**What the exercise asks:** Make an exact copy of all the entries, but do not reproduce the pictures.

Record extracts START

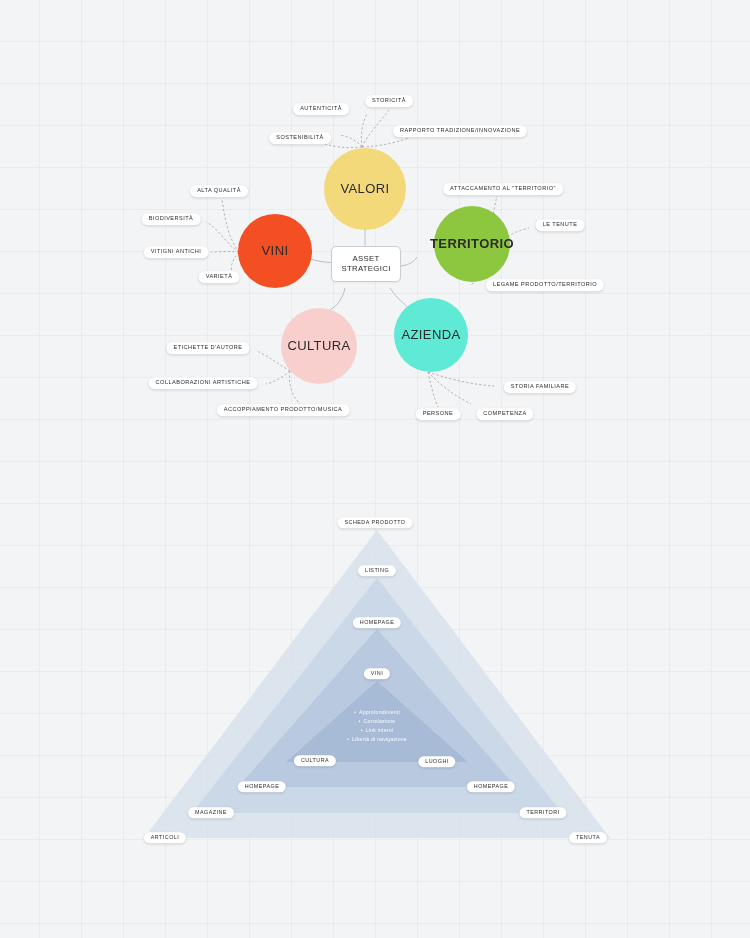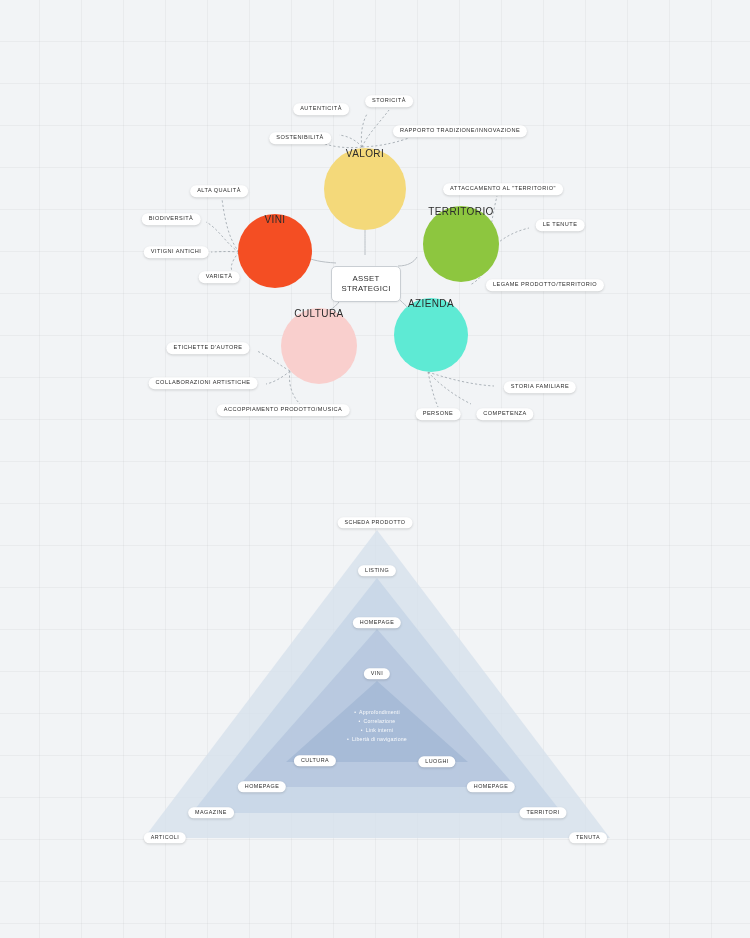--- a/index.html
+++ b/index.html
@@ -32,24 +32,25 @@
     width: 750px;
     height: 938px;
   }
   svg.layer { overflow: visible; }
 
   
   .node {
     position: absolute;
     border-radius: 50%;
     display: flex;
+    align-items: center;
     justify-content: center;
     text-align: center;
     color: #2b2b2b;
-    font-size: 10px;
+    font-size: 13px;
     letter-spacing: 0.4px;
     line-height: 1.15;
   }
   .center-box {
     position: absolute;
     background: #ffffff;
     border: 1px solid #c9ced3;
     border-radius: 5px;
     display: flex;
     align-items: center;
@@ -135,31 +136,31 @@
   </g>
 </svg>
 
 <div class="layer">
   <div class="node" style="left:324px; top:148px; width:82px; height:82px; background:#f4d97a;">
     <span>VALORI</span>
   </div>
   <div class="node" style="left:238px; top:214px; width:74px; height:74px; background:#f44e23;">
     <span>VINI</span>
   </div>
-  <div class="node" style="left:423px; top:206px; width:76px; height:76px; background:#8dc63f;">
+  <div class="node" style="left:434px; top:206px; width:76px; height:76px; background:#8dc63f;font-weight:bold;">
     <span>TERRITORIO</span>
   </div>
   <div class="node" style="left:281px; top:308px; width:76px; height:76px; background:#f9cfcd;">
     <span>CULTURA</span>
   </div>
   <div class="node" style="left:394px; top:298px; width:74px; height:74px; background:#5eead4;">
     <span>AZIENDA</span>
   </div>
 
-  <div class="center-box" style="left:331px; top:266px; width:68px; height:34px;">ASSET
+  <div class="center-box" style="left:331px; top:246px; width:68px; height:34px;">ASSET
 STRATEGICI</div>
 </div>
 
 <div class="layer">
   <div class="pill" style="left:321px; top:109px;">AUTENTICITÀ</div>
   <div class="pill" style="left:389px; top:101px;">STORICITÀ</div>
   <div class="pill" style="left:300px; top:138px;">SOSTENIBILITÀ</div>
   <div class="pill" style="left:460px; top:131px;">RAPPORTO TRADIZIONE/INNOVAZIONE</div>
   <div class="pill" style="left:219px; top:191px;">ALTA QUALITÀ</div>
   <div class="pill" style="left:171px; top:219px;">BIODIVERSITÀ</div>

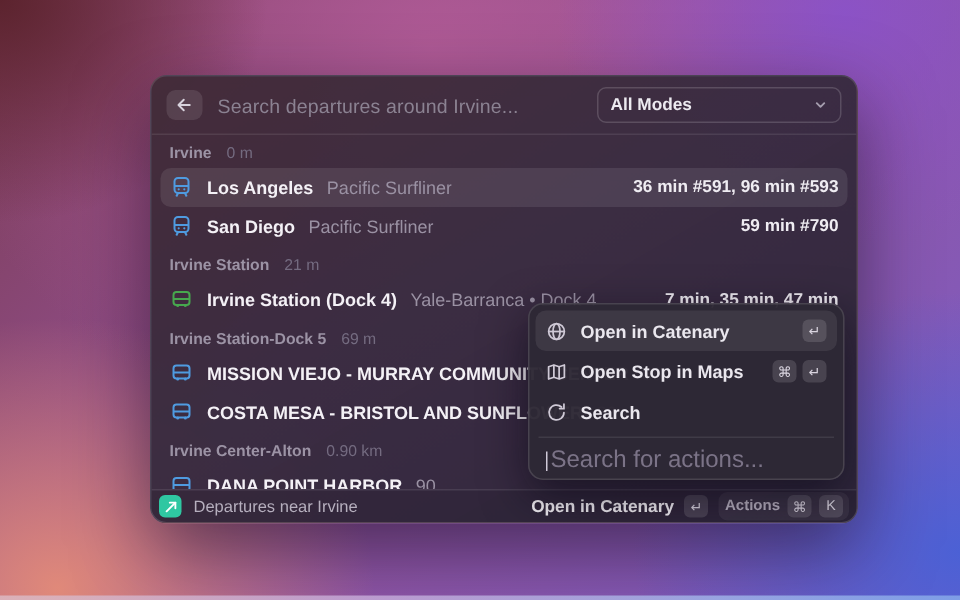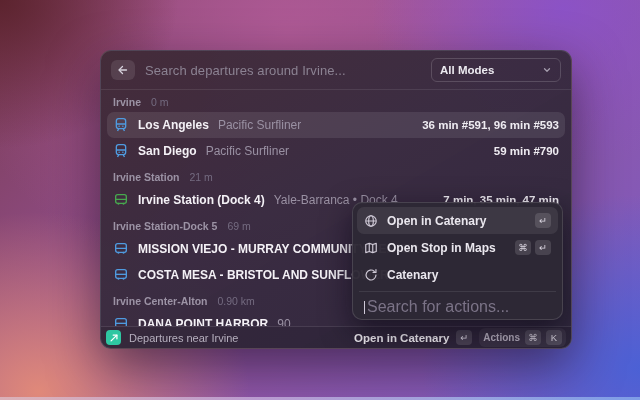--- a/index.html
+++ b/index.html
@@ -25,21 +25,21 @@
     background:linear-gradient(150deg, rgba(66,43,56,.97) 0%, rgba(56,43,63,.97) 45%, rgba(46,39,58,.98) 100%);
     border:1px solid rgba(255,255,255,.12);
     box-shadow:0 18px 50px rgba(20,10,30,.55);
     display:flex; flex-direction:column; overflow:hidden;
     color:#f2eff5;
   }
   .searchbar{height:38px; flex:0 0 38px; display:flex; align-items:center; gap:10px; padding:0 10px;}
   .back-btn{width:24px;height:20px;border-radius:6px;background:rgba(255,255,255,.10);
     display:flex;align-items:center;justify-content:center;color:#d8d3dd;flex:0 0 auto;}
   .search-placeholder{flex:1;font-size:13px;color:#8b8292;letter-spacing:.1px;}
-  .dropdown{flex:0 0 auto;width:130px;height:24px;border:1px solid rgba(255,255,255,.16);
+  .dropdown{flex:0 0 auto;width:163px;height:24px;border:1px solid rgba(255,255,255,.16);
     border-radius:6px;display:flex;align-items:center;padding:0 8px;gap:6px;}
   .dropdown-label{flex:1;font-size:11.5px;font-weight:700;color:#eceaf0;}
   .dropdown .chev{color:#a59dae;display:flex;}
   .hdiv{height:1px;background:rgba(255,255,255,.09);flex:0 0 1px;}
 
   
   .list{flex:1;padding:3px 6px 0 6px;overflow:hidden;}
   .sec-header{display:flex;align-items:center;gap:10px;height:13px;margin:6px 0 4px 0;padding:0 6px;}
   .sec-header:first-child{margin-top:2px;}
   .sec-name{font-size:10.5px;font-weight:700;color:#9c93a5;text-align:center;}
@@ -260,21 +260,21 @@
         <span class="key">↵</span>
       </span>
     </div>
     <div class="menu-item">
       <span class="mic">
         <svg viewBox="0 0 24 24" fill="none" stroke="currentColor" stroke-width="2" stroke-linecap="round">
             <path d="M20.5 12a8.5 8.5 0 1 1-2.8-6.3"></path>
             <path d="M20.5 2.5v5h-5"></path>
           </svg>
       </span>
-      <span class="menu-label">Catenary</span>
+      <span class="menu-label">Search</span>
     </div>
     <div class="menu-div"></div>
     <div class="menu-search">
       <span class="caret"></span>
       <span class="menu-search-placeholder">Search for actions...</span>
     </div>
   </div>
 
 </div>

Record extracts END

**Problem solution:**
--- a/index.html
+++ b/index.html
@@ -32,24 +32,25 @@
     width: 750px;
     height: 938px;
   }
   svg.layer { overflow: visible; }
 
   
   .node {
     position: absolute;
     border-radius: 50%;
     display: flex;
+    align-items: center;
     justify-content: center;
     text-align: center;
     color: #2b2b2b;
-    font-size: 10px;
+    font-size: 13px;
     letter-spacing: 0.4px;
     line-height: 1.15;
   }
   .center-box {
     position: absolute;
     background: #ffffff;
     border: 1px solid #c9ced3;
     border-radius: 5px;
     display: flex;
     align-items: center;
@@ -135,31 +136,31 @@
   </g>
 </svg>
 
 <div class="layer">
   <div class="node" style="left:324px; top:148px; width:82px; height:82px; background:#f4d97a;">
     <span>VALORI</span>
   </div>
   <div class="node" style="left:238px; top:214px; width:74px; height:74px; background:#f44e23;">
     <span>VINI</span>
   </div>
-  <div class="node" style="left:423px; top:206px; width:76px; height:76px; background:#8dc63f;">
+  <div class="node" style="left:434px; top:206px; width:76px; height:76px; background:#8dc63f;font-weight:bold;">
     <span>TERRITORIO</span>
   </div>
   <div class="node" style="left:281px; top:308px; width:76px; height:76px; background:#f9cfcd;">
     <span>CULTURA</span>
   </div>
   <div class="node" style="left:394px; top:298px; width:74px; height:74px; background:#5eead4;">
     <span>AZIENDA</span>
   </div>
 
-  <div class="center-box" style="left:331px; top:266px; width:68px; height:34px;">ASSET
+  <div class="center-box" style="left:331px; top:246px; width:68px; height:34px;">ASSET
 STRATEGICI</div>
 </div>
 
 <div class="layer">
   <div class="pill" style="left:321px; top:109px;">AUTENTICITÀ</div>
   <div class="pill" style="left:389px; top:101px;">STORICITÀ</div>
   <div class="pill" style="left:300px; top:138px;">SOSTENIBILITÀ</div>
   <div class="pill" style="left:460px; top:131px;">RAPPORTO TRADIZIONE/INNOVAZIONE</div>
   <div class="pill" style="left:219px; top:191px;">ALTA QUALITÀ</div>
   <div class="pill" style="left:171px; top:219px;">BIODIVERSITÀ</div>

--- a/index.html
+++ b/index.html
@@ -25,21 +25,21 @@
     background:linear-gradient(150deg, rgba(66,43,56,.97) 0%, rgba(56,43,63,.97) 45%, rgba(46,39,58,.98) 100%);
     border:1px solid rgba(255,255,255,.12);
     box-shadow:0 18px 50px rgba(20,10,30,.55);
     display:flex; flex-direction:column; overflow:hidden;
     color:#f2eff5;
   }
   .searchbar{height:38px; flex:0 0 38px; display:flex; align-items:center; gap:10px; padding:0 10px;}
   .back-btn{width:24px;height:20px;border-radius:6px;background:rgba(255,255,255,.10);
     display:flex;align-items:center;justify-content:center;color:#d8d3dd;flex:0 0 auto;}
   .search-placeholder{flex:1;font-size:13px;color:#8b8292;letter-spacing:.1px;}
-  .dropdown{flex:0 0 auto;width:130px;height:24px;border:1px solid rgba(255,255,255,.16);
+  .dropdown{flex:0 0 auto;width:163px;height:24px;border:1px solid rgba(255,255,255,.16);
     border-radius:6px;display:flex;align-items:center;padding:0 8px;gap:6px;}
   .dropdown-label{flex:1;font-size:11.5px;font-weight:700;color:#eceaf0;}
   .dropdown .chev{color:#a59dae;display:flex;}
   .hdiv{height:1px;background:rgba(255,255,255,.09);flex:0 0 1px;}
 
   
   .list{flex:1;padding:3px 6px 0 6px;overflow:hidden;}
   .sec-header{display:flex;align-items:center;gap:10px;height:13px;margin:6px 0 4px 0;padding:0 6px;}
   .sec-header:first-child{margin-top:2px;}
   .sec-name{font-size:10.5px;font-weight:700;color:#9c93a5;text-align:center;}
@@ -260,21 +260,21 @@
         <span class="key">↵</span>
       </span>
     </div>
     <div class="menu-item">
       <span class="mic">
         <svg viewBox="0 0 24 24" fill="none" stroke="currentColor" stroke-width="2" stroke-linecap="round">
             <path d="M20.5 12a8.5 8.5 0 1 1-2.8-6.3"></path>
             <path d="M20.5 2.5v5h-5"></path>
           </svg>
       </span>
-      <span class="menu-label">Catenary</span>
+      <span class="menu-label">Search</span>
     </div>
     <div class="menu-div"></div>
     <div class="menu-search">
       <span class="caret"></span>
       <span class="menu-search-placeholder">Search for actions...</span>
     </div>
   </div>
 
 </div>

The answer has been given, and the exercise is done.